**WORK TO BE COMPLETED:** Pull out every line of the entries below that contains the string "above", treating uppercase and lowercase as different.

---- INFORMATION

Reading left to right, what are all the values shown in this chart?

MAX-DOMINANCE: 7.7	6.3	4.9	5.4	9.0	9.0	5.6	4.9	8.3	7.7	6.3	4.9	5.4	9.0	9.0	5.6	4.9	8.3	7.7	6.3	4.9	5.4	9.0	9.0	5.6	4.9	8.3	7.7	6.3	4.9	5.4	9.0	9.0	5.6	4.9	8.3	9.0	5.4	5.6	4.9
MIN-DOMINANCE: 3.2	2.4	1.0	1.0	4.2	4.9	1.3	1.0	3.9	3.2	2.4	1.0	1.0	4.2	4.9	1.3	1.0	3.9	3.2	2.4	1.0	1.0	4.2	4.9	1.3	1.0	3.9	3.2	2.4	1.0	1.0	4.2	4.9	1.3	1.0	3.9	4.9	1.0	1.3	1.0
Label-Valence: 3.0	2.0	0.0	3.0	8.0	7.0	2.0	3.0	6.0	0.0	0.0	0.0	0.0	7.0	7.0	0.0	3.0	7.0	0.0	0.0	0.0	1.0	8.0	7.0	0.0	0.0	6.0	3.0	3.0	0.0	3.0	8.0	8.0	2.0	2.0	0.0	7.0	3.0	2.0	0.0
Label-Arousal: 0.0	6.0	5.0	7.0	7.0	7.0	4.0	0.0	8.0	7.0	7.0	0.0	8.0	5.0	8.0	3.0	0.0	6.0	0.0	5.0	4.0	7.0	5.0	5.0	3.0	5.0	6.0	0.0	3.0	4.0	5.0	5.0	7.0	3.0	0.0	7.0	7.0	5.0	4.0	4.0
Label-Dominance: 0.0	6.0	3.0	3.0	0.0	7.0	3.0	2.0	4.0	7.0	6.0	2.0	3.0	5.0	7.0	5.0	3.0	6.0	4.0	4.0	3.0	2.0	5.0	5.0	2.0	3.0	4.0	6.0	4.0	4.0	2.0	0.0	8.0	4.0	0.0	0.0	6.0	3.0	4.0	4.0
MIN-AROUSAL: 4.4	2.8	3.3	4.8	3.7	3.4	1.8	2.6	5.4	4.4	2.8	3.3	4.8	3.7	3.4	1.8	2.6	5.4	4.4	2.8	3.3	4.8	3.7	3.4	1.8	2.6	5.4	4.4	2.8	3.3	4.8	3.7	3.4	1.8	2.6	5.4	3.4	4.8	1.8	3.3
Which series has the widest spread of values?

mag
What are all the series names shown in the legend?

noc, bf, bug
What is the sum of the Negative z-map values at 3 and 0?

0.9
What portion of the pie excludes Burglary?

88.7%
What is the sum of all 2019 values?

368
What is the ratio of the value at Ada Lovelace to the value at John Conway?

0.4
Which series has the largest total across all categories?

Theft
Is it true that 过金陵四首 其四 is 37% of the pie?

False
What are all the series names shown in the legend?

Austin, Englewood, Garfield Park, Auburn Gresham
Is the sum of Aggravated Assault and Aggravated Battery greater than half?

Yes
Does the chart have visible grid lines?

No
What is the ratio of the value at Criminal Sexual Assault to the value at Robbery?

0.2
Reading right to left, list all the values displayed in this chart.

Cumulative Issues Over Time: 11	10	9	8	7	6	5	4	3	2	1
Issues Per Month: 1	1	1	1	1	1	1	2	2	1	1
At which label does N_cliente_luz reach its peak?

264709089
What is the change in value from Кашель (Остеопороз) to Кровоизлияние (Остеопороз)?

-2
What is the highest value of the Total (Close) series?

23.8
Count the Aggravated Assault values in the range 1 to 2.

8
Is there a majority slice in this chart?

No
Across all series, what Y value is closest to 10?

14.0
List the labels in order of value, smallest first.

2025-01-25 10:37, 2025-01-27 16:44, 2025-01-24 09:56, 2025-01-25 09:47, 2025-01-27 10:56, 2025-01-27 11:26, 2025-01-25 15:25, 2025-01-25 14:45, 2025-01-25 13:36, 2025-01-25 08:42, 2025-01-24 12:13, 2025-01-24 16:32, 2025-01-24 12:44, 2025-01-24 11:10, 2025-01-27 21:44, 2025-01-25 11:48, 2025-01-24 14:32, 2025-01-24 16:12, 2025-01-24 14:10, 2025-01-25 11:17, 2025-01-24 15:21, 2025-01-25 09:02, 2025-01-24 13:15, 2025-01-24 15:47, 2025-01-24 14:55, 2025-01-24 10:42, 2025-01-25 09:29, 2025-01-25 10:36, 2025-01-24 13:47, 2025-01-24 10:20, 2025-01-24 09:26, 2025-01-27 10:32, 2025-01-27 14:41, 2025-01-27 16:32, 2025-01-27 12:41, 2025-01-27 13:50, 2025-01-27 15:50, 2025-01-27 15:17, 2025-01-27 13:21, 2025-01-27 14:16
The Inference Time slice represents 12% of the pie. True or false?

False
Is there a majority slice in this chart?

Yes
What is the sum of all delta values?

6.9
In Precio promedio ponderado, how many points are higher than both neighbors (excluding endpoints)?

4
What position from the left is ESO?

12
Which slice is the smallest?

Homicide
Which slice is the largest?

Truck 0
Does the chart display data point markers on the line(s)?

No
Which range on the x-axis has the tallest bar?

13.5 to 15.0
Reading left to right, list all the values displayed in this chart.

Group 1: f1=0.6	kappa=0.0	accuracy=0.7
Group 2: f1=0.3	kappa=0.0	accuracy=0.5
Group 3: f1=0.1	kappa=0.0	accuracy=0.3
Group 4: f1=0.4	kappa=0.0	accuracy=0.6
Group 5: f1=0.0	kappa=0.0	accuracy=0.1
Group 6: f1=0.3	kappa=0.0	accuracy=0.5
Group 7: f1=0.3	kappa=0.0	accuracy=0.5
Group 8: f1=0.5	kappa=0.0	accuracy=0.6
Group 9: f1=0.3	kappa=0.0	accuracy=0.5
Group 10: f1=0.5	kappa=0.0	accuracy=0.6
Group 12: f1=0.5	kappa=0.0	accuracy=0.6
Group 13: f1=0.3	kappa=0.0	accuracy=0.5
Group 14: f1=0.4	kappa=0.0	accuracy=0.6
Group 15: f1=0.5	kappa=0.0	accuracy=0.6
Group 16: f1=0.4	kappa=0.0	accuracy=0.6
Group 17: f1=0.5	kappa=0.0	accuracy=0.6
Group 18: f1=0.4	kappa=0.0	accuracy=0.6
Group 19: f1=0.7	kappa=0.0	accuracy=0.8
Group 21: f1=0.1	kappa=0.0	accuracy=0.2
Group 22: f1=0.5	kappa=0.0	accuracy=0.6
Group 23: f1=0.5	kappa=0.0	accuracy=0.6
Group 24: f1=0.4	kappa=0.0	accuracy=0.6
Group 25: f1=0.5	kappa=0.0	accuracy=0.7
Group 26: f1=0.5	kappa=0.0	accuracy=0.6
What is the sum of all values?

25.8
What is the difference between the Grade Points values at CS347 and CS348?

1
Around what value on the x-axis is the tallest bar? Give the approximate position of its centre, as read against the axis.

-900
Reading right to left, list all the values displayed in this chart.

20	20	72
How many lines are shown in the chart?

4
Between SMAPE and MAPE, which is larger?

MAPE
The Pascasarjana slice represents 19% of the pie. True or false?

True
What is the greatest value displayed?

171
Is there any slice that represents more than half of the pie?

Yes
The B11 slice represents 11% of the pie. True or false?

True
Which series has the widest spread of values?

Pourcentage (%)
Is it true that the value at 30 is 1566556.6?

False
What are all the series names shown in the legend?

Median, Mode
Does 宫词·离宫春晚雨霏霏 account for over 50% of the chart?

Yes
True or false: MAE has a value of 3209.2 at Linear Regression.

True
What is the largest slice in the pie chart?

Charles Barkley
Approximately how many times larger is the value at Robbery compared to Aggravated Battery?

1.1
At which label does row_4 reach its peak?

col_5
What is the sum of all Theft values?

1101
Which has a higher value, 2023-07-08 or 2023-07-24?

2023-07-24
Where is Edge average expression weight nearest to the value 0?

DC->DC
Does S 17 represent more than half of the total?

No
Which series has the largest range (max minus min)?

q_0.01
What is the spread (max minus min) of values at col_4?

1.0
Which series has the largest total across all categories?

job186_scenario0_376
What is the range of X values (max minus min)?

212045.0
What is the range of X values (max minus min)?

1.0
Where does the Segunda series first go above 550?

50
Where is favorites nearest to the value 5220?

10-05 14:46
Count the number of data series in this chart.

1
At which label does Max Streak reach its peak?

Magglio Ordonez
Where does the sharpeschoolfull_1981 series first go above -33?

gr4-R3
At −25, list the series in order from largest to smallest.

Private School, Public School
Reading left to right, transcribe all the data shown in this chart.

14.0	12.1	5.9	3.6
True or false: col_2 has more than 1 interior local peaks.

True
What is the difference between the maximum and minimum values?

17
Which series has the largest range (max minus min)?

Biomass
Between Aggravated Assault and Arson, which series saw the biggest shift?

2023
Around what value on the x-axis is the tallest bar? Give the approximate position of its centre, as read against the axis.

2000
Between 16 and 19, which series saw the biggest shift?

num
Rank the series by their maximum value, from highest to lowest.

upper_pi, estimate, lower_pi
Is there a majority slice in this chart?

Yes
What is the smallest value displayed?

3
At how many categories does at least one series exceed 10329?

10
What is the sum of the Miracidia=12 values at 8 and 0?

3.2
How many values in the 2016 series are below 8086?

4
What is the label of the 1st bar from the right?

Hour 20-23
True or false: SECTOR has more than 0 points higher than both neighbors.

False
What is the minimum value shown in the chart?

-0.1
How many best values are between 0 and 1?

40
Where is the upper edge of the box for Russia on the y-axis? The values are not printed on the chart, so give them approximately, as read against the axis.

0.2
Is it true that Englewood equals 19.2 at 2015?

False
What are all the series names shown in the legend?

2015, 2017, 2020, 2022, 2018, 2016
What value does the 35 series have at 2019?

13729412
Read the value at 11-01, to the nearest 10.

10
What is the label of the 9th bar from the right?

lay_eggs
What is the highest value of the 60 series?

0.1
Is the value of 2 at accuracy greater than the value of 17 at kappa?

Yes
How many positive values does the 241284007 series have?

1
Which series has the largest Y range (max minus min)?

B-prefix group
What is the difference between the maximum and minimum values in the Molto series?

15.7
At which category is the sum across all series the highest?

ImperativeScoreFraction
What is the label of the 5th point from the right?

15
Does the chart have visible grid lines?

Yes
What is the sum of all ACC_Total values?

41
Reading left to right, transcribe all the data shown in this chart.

--------

**RESULT BELOW:**
Where does the Segunda series first go above 550?
Where does the sharpeschoolfull_1981 series first go above -33?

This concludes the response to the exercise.